Mean :2016-07-01 Mean :17.011 Mean :26.12 Mean :22.19
3rd Qu.:2016-10-01 3rd Qu.:21.384 3rd Qu.:30.96 3rd Qu.:26.88
Max. :2016-12-31 Max. :31.276 Max. :41.89 Max. :37.50
We see that we have a complete year of measures and different ranges for each sensor. Now it is interesting to see the completeness of the data, we would also like to se its distribution along dates.
dataRaw %>%
group_by(Date) %>%
summarise(Measures = n()) %>%
ggplot(aes(x=Measures)) + geom_histogram()
We confirm that the number of measures is stable during the day. We would now observe the distribution of the Temperature measures for each sensor.
dataRaw %>%
gather("Sensor", "Measure", TS1, TS2, TS3) %>%
ggplot(aes(x=Date, y=Measure, group=Sensor, color=Sensor)) +
geom_line()
dataRaw %>%
gather("Sensor", "Measure", TS1, TS2, TS3) %>%
ggplot(aes(x=Date, y=Measure, group=Sensor, color=Sensor)) +
geom_smooth()
dataRaw %>%
gather("Sensor", "Measure", TS1, TS2, TS3) %>%
ggplot(aes(x=Date, y=Measure, group=Sensor, color=Sensor)) +
geom_boxplot()
━━━━━━━━━━━━━━━━━━━━━━━━━━━━━━
## Task item
Pull out the stretch of the sensor temperature walkthrough above that begins at the words "Mean :2016-07-01 Mean" and ends after "geom_line()", copied word for word.

## Raw data
━━━━━━━━━━━━━━━━━━━━━━━━━━━━━━
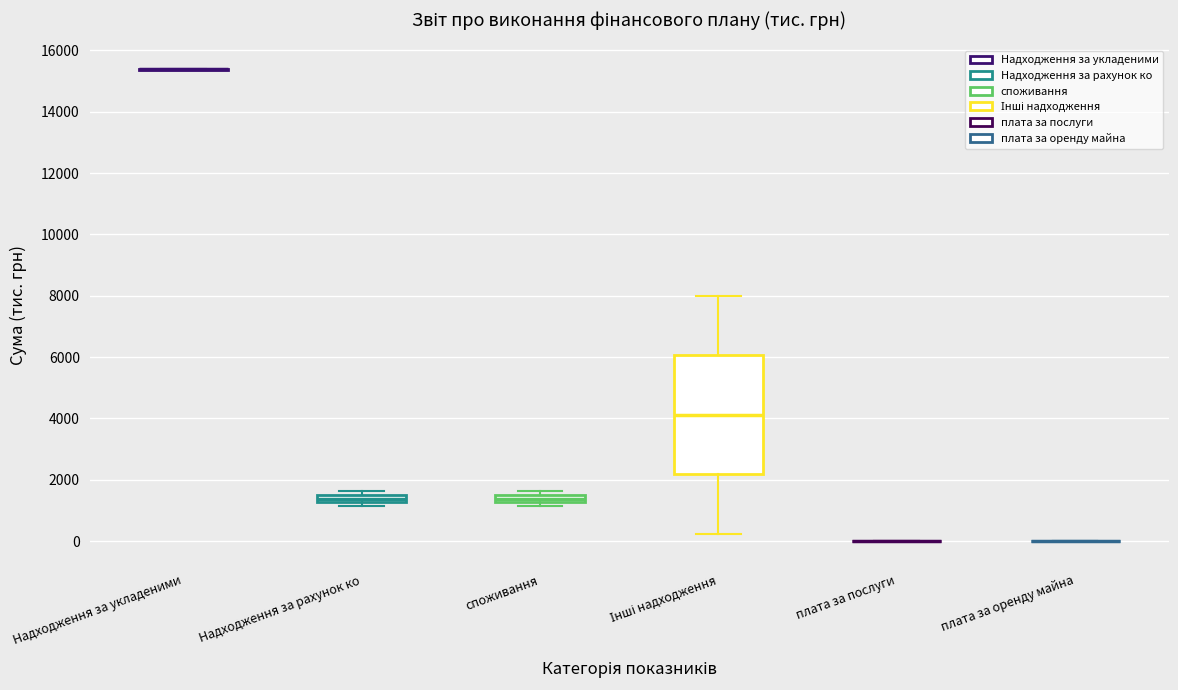

Where does the median line of the box for споживання sit on the y-axis? The values are not printed on the chart, so give them approximately, as read against the axis.

1400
━━━━━━━━━━━━━━━━━━━━━━━━━━━━━━
## Your response
Mean :2016-07-01 Mean :17.011 Mean :26.12 Mean :22.19
3rd Qu.:2016-10-01 3rd Qu.:21.384 3rd Qu.:30.96 3rd Qu.:26.88
Max. :2016-12-31 Max. :31.276 Max. :41.89 Max. :37.50
We see that we have a complete year of measures and different ranges for each sensor. Now it is interesting to see the completeness of the data, we would also like to se its distribution along dates.
dataRaw %>%
group_by(Date) %>%
summarise(Measures = n()) %>%
ggplot(aes(x=Measures)) + geom_histogram()
We confirm that the number of measures is stable during the day. We would now observe the distribution of the Temperature measures for each sensor.
dataRaw %>%
gather("Sensor", "Measure", TS1, TS2, TS3) %>%
ggplot(aes(x=Date, y=Measure, group=Sensor, color=Sensor)) +
geom_line()